Healthcare leaders warned about straining a health system already in crisis as ambulance staff at the state-run National Health Service (NHS), including paramedics and call handlers, walked out on Wednesday.
Thousands of members of the Royal College of Nursing (RCN) in England, Wales and Northern Ireland took to picket lines on Tuesday, just five days after their first strike in its 106-year history.
Unions representing NHS nurses and ambulance workers have threatened further stoppages in the new year if the government keeps refusing to discuss pay.
About 40 staff formed a picket line outside West Midlands Ambulance Services’ hub in Longford in central England, standing behind a banner reading: “Our NHS is under siege”.
As passing ambulances sounded their horns in support, a Unite union representative, Steve Thompson, said the walkout was about trying to retain and improve services, as well as pay.
“This is about telling them [the government] that we are not going to allow it [a deterioration in services] to happen.

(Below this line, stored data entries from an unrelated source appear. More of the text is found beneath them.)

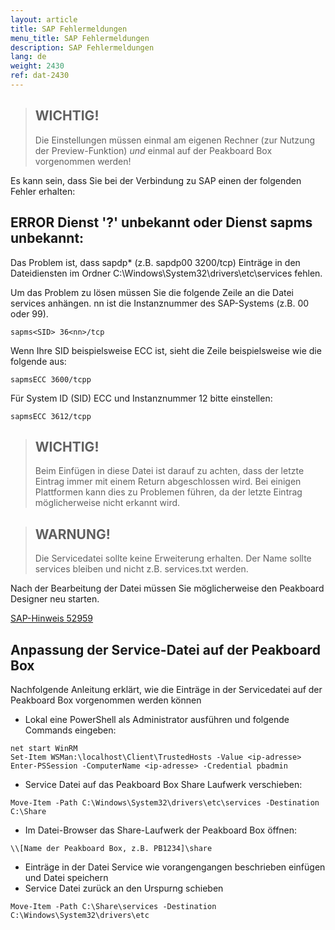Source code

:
 ```yaml
---
layout: article
title: SAP Fehlermeldungen
menu_title: SAP Fehlermeldungen
description: SAP Fehlermeldungen
lang: de
weight: 2430
ref: dat-2430
---
```


> ## WICHTIG!
>
> Die Einstellungen müssen einmal am eigenen Rechner (zur Nutzung der Preview-Funktion) *und* einmal auf der Peakboard Box vorgenommen werden!

Es kann sein, dass Sie bei der Verbindung zu SAP einen der folgenden Fehler erhalten:

## ERROR Dienst '?' unbekannt oder Dienst sapms unbekannt:

Das Problem ist, dass sapdp* (z.B. sapdp00 3200/tcp) Einträge in den Dateidiensten im Ordner C:\Windows\System32\drivers\etc\services fehlen.

Um das Problem zu lösen müssen Sie die folgende Zeile an die Datei services anhängen. nn ist die Instanznummer des SAP-Systems (z.B. 00 oder 99).

`sapms<SID> 36<nn>/tcp`

Wenn Ihre SID beispielsweise ECC ist, sieht die Zeile beispielsweise wie die folgende aus:

`sapmsECC 3600/tcpp`

Für System ID (SID) ECC und Instanznummer 12 bitte einstellen:

`sapmsECC 3612/tcpp`

> ## WICHTIG!
>
> Beim Einfügen in diese Datei ist darauf zu achten, dass der letzte Eintrag immer mit einem Return abgeschlossen wird. Bei einigen Plattformen kann dies zu Problemen führen, da der letzte Eintrag möglicherweise nicht erkannt wird.

> ## WARNUNG!
>
>Die Servicedatei sollte keine Erweiterung erhalten. Der Name sollte services bleiben und nicht z.B. services.txt werden.

Nach der Bearbeitung der Datei müssen Sie möglicherweise den Peakboard Designer neu starten.

[SAP-Hinweis 52959](https://launchpad.support.sap.com/#/notes/52959)

## Anpassung der Service-Datei auf der Peakboard Box

Nachfolgende Anleitung erklärt, wie die Einträge in der Servicedatei auf der Peakboard Box vorgenommen werden können

* Lokal eine PowerShell als Administrator ausführen und folgende Commands eingeben:

```
net start WinRM
Set-Item WSMan:\localhost\Client\TrustedHosts -Value <ip-adresse>
Enter-PSSession -ComputerName <ip-adresse> -Credential pbadmin
```

* Service Datei auf das Peakboard Box Share Laufwerk verschieben:

```
Move-Item -Path C:\Windows\System32\drivers\etc\services -Destination C:\Share
```

* Im Datei-Browser das Share-Laufwerk der Peakboard Box öffnen:

```
\\[Name der Peakboard Box, z.B. PB1234]\share
```

* Einträge in der Datei Service wie vorangengangen beschrieben einfügen und Datei speichern
* Service Datei zurück an den Urspurng schieben

```
Move-Item -Path C:\Share\services -Destination C:\Windows\System32\drivers\etc
```
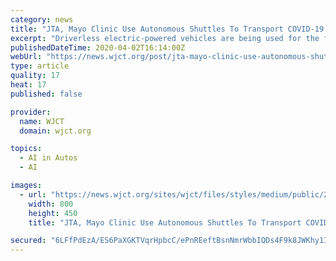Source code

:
 ```yaml
---
category: news
title: "JTA, Mayo Clinic Use Autonomous Shuttles To Transport COVID-19 Tests In Jacksonville"
excerpt: "Driverless electric-powered vehicles are being used for the first time in the ... traffic and Mayo Clinic staff and are being closely monitored from a mobile command center. “Using artificial intelligence enables us to protect staff from exposure to this contagious virus by using cutting edge autonomous vehicle technology, and frees up ..."
publishedDateTime: 2020-04-02T16:14:00Z
webUrl: "https://news.wjct.org/post/jta-mayo-clinic-use-autonomous-shuttles-transport-covid-19-tests-jacksonville"
type: article
quality: 17
heat: 17
published: false

provider:
  name: WJCT
  domain: wjct.org

topics:
  - AI in Autos
  - AI

images:
  - url: "https://news.wjct.org/sites/wjct/files/styles/medium/public/202004/3951192_0017_0.jpg"
    width: 800
    height: 450
    title: "JTA, Mayo Clinic Use Autonomous Shuttles To Transport COVID-19 Tests In Jacksonville"

secured: "6LFfPdEzA/ES6PaXGKTVqrHpbcC/ePnREeftBsnNmrWbbIQDs4F9k8JWKhy1Irojunvy4BNQpafgANAKf/AxWHTyPl39hGzWxzz6MI8PdNW2O4EDTNPcHGZ1sBSMNgCqcAtndIpwax3L3AxfrmJHuu6YAc1rGqAQBC0iGpH+1TjpV/LHkGCr9KHK6Z9z7Ee6MGBFuRpPmHcMXXXXmusfekm5jifOorrlw+ZA3yLe+y0M0RCko3kZWgEa4riP79V4OxVmX9sdTyZaYlZ7g0JgbosgAnw0iMJyXSgU87JRLS1eim8IgAWf5V6k+VL2wRLGo8zmPbqcnnORZ9g+HtfBihgD+WaQD5SBaVL1F+H9uC+i5azp82/W2zf3LVxmPti/RFb4xhoyrUEY/TP5u1dA3LZnS2YWf5cdqrC8FuqjrA5VenLAsCJw117SgOhgAg9GGSMRmuHuG7PhxTYk7OlbNyPfl2g7Qt7FBgc9x/p2+3Y=;kYGds7/joxMxUjsHTOR5Uw=="
---
```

We are not going to roll over.
Employees across the UK economy are demanding salary rises in the face of decades-high inflation – currently running at nearly 11 percent – which is spurring the worst cost-of-living crisis in a generation.
“We want the government to actually wake up and realise that this situation is serious.”
Matthew Taylor, the chief executive of the NHS Confederation, urged the public not to panic during strikes on Wednesday.
“It’s important to say that if you have a life-threatening emergency, you must call 999 and the trade unions have made absolutely clear they’ll respond to those,” he said.